Eversleigh knew very well that it would never do to let any one but himself look after Silwood's department.

The day of Silwood's disappearance wore to its end; the next day, Sunday, passed. It saw the lovers at Ivydene much engrossed with themselves, but not to such an extent as to prevent many comments on the delay in Morris Thornton's coming, and some surmises as to its cause, the chief of which was that he was carrying out his idea of giving Kitty a "surprise"—carrying it a little further than she had expected. Though she was disappointed, she was not alarmed.

On the Monday of that week, Francis Eversleigh, looking more haggard and wretched than before, was again at 176, New Square.

"Will Thornton come to-day?" he asked himself, despairingly.

He strove to keep calm and hide his sufferings from the world, but every moment was torture. Yet Monday went the way of all former Mondays, and still Morris Thornton did not come. And so it was with Tuesday, and Wednesday, and Thursday, and Friday, and Saturday; the week was gone, and Thornton had not appeared!

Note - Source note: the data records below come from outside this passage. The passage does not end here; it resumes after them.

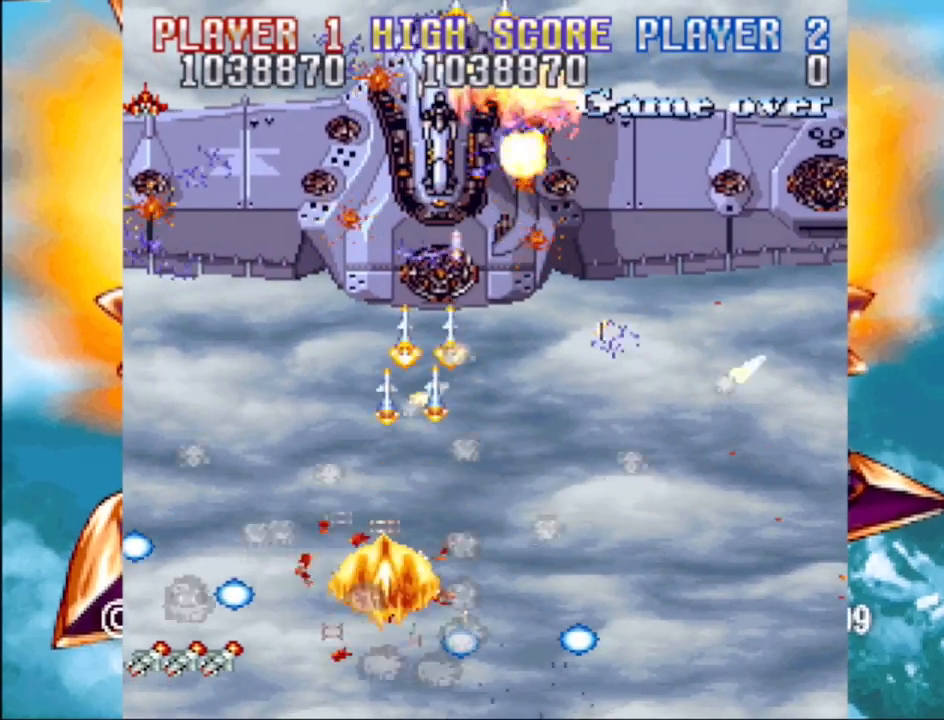
{"buttons": []}
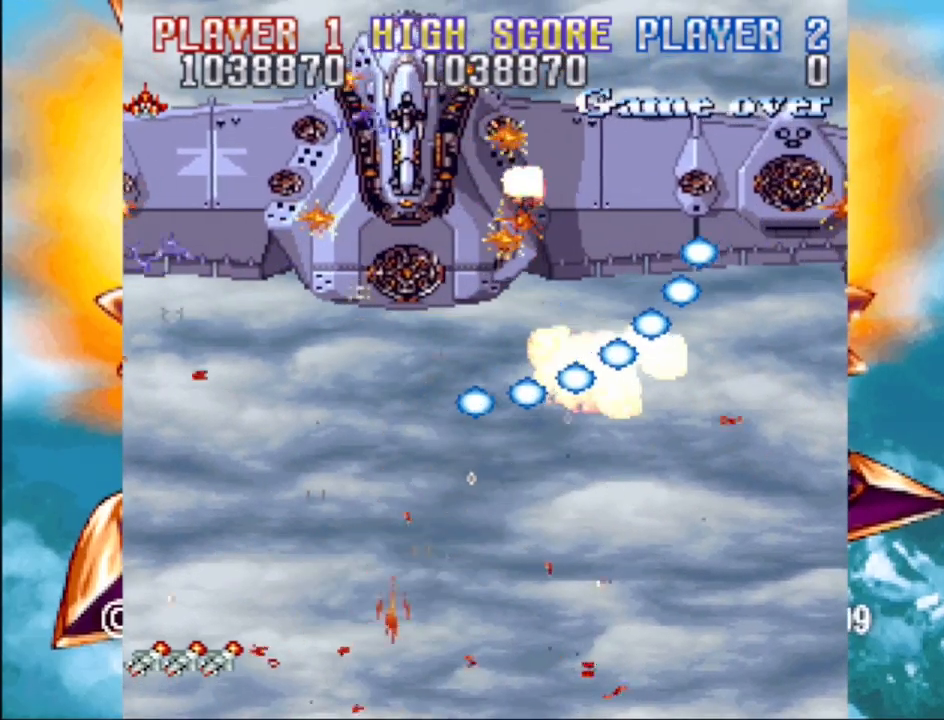
{"buttons": [], "events": []}
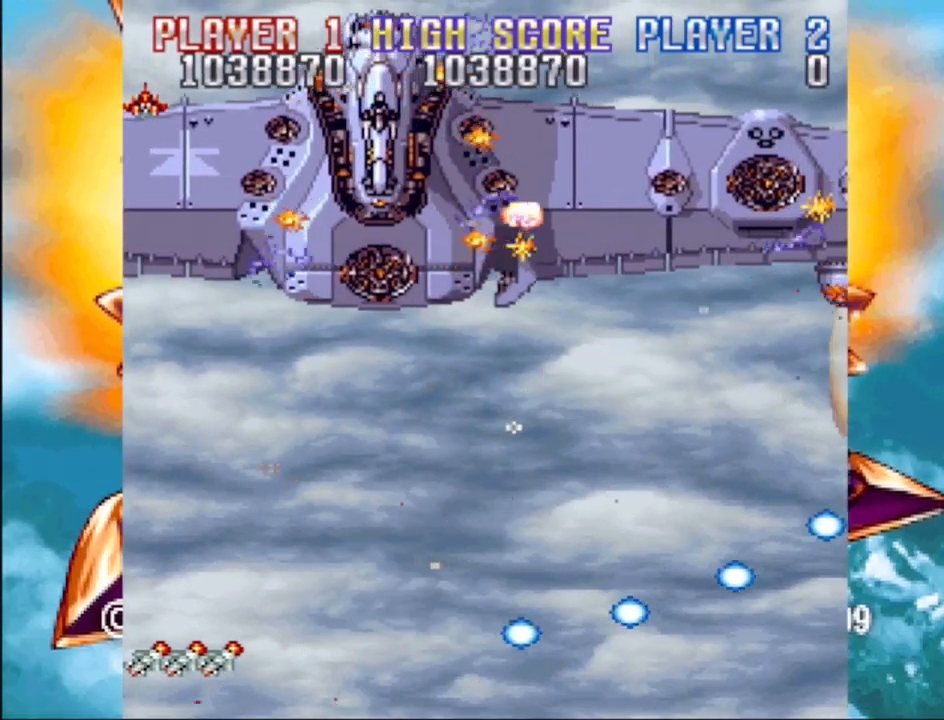
{"buttons": ["DPAD_LEFT"], "events": [[500, "DPAD_LEFT", "down"]]}
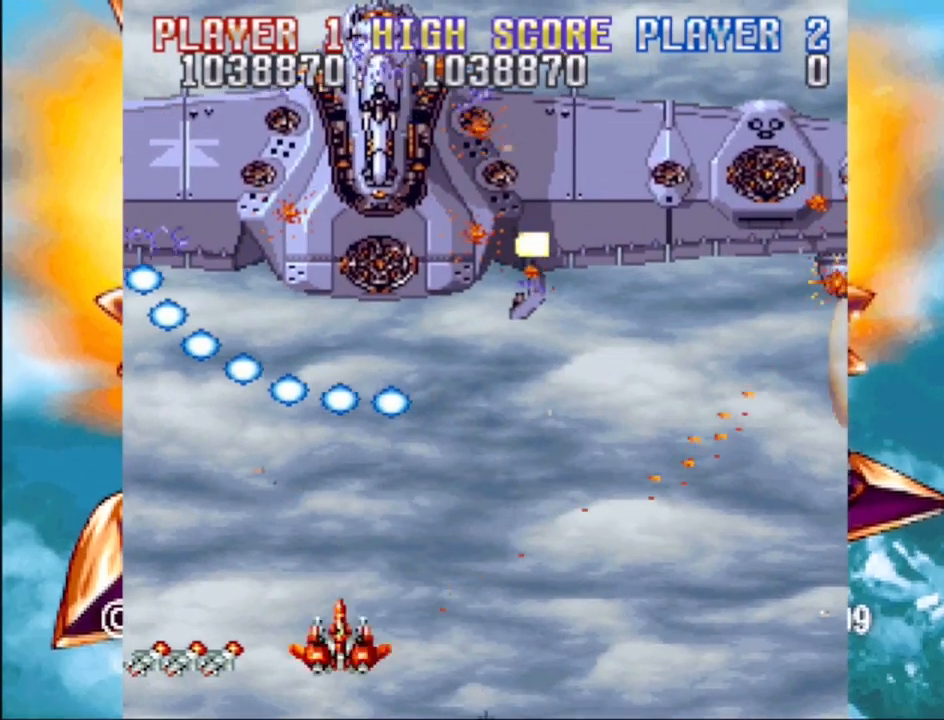
{"buttons": ["CROSS", "DPAD_DOWN", "DPAD_RIGHT"], "events": [[233, "DPAD_LEFT", "up"], [250, "DPAD_RIGHT", "down"], [283, "DPAD_UP", "down"], [317, "DPAD_UP", "up"], [350, "DPAD_DOWN", "down"], [417, "CROSS", "down"]]}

Pondering this fact, Eversleigh, who remembered what Thornton had said about his ill-health, was inclined to the conclusion that somewhere on the road his old friend had had an attack, and had broken down. But, if this were the case, why had he not sent, or caused to be sent, a message to the firm or to his daughter? Eversleigh knew she had not heard anything further from her father, nor had the firm heard from Thornton.

In one sense, the non-appearance of Thornton was a relief to Francis Eversleigh—it put the day of judgment off; but in another, the prolonging of the suspense intensified his mental agony.

Thornton's silence was as terrible as it was really inexplicable.

Kitty, who was not aware of her father's serious condition, and hence could not frame from that circumstance a possible explanation of his not coming, was greatly perplexed.

At first she felt no fear, and kept saying to herself and to Gilbert—to whom, of course, she talked of all that was in her heart—that she would see her father to-morrow or next day; but to-morrow became to-day, and next day to-morrow, and yet he did not appear. And there was nothing from him—not a single line!